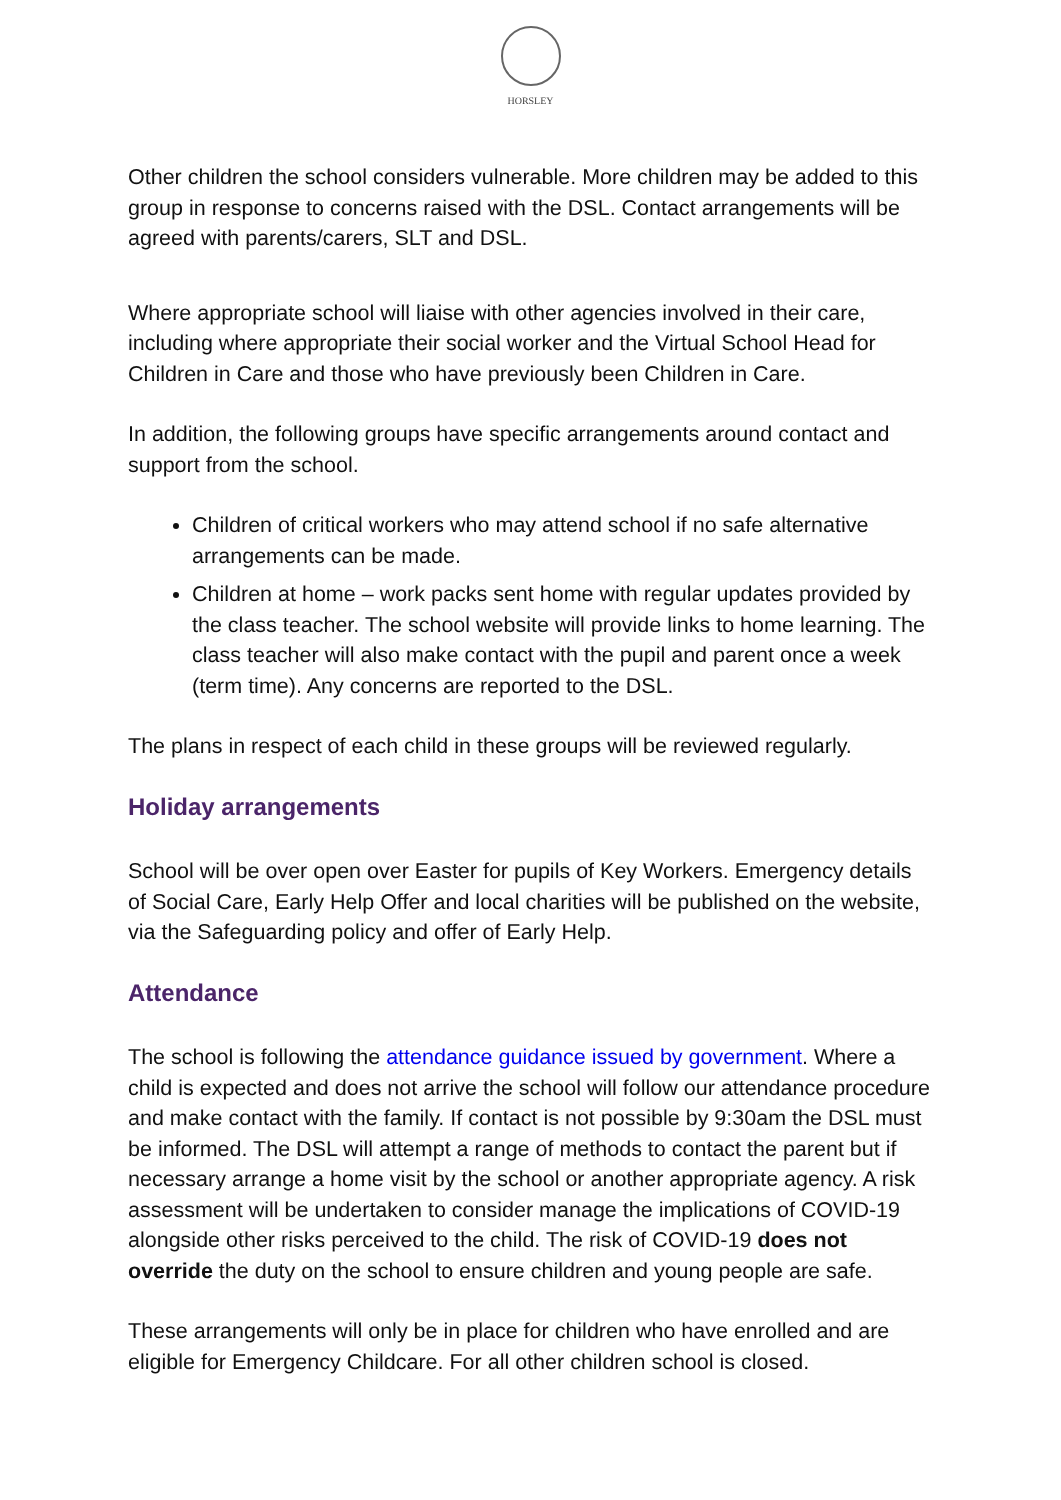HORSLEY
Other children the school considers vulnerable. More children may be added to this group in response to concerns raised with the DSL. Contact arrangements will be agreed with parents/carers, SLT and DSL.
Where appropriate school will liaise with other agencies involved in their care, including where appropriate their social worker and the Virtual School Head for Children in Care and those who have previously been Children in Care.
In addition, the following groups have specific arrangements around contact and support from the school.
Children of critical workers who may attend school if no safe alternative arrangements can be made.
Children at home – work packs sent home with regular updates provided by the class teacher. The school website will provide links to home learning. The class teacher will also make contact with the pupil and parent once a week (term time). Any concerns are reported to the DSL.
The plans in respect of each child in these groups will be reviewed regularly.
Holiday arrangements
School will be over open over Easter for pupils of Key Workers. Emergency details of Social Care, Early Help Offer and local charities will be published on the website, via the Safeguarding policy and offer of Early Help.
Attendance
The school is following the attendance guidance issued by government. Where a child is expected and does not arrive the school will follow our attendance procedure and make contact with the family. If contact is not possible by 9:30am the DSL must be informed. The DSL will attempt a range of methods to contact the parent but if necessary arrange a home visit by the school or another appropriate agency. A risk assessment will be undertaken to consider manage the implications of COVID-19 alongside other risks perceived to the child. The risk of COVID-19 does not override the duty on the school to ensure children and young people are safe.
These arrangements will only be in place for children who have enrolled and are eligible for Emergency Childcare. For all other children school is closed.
###
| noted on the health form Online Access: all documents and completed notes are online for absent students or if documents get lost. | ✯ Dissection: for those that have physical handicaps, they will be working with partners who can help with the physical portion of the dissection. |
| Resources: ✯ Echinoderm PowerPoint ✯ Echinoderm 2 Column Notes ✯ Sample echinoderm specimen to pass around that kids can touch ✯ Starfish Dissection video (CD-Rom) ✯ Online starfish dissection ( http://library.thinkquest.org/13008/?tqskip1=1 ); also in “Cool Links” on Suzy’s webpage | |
###
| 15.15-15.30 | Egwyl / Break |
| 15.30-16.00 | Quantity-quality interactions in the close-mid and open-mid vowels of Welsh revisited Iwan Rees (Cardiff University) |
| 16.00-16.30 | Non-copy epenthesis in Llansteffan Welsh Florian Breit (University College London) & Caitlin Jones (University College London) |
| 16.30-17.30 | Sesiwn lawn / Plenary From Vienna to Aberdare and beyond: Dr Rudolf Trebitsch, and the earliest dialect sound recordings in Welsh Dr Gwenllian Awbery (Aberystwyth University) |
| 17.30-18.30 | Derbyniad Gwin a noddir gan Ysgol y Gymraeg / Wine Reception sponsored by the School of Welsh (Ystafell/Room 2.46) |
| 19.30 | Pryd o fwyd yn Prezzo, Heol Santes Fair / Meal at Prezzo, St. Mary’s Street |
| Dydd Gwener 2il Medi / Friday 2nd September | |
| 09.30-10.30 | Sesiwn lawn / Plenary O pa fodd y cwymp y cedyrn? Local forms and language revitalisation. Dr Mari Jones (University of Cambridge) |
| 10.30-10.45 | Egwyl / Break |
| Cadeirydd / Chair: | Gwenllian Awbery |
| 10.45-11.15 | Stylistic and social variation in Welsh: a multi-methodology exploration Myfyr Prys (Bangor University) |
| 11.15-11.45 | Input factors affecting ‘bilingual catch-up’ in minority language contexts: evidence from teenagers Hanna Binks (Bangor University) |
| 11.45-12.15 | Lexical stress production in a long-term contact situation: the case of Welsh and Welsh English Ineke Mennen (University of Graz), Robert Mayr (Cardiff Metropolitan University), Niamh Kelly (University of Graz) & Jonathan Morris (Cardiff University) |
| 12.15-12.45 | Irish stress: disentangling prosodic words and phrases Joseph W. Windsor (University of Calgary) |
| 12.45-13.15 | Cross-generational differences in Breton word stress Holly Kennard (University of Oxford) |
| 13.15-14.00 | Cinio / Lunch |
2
###
For each line of the material that includes the word "Plenary", make a copy.

| 16.30-17.30 | Sesiwn lawn / Plenary From Vienna to Aberdare and beyond: Dr Rudolf Trebitsch, and the earliest dialect sound recordings in Welsh Dr Gwenllian Awbery (Aberystwyth University) |
| 09.30-10.30 | Sesiwn lawn / Plenary O pa fodd y cwymp y cedyrn? Local forms and language revitalisation. Dr Mari Jones (University of Cambridge) |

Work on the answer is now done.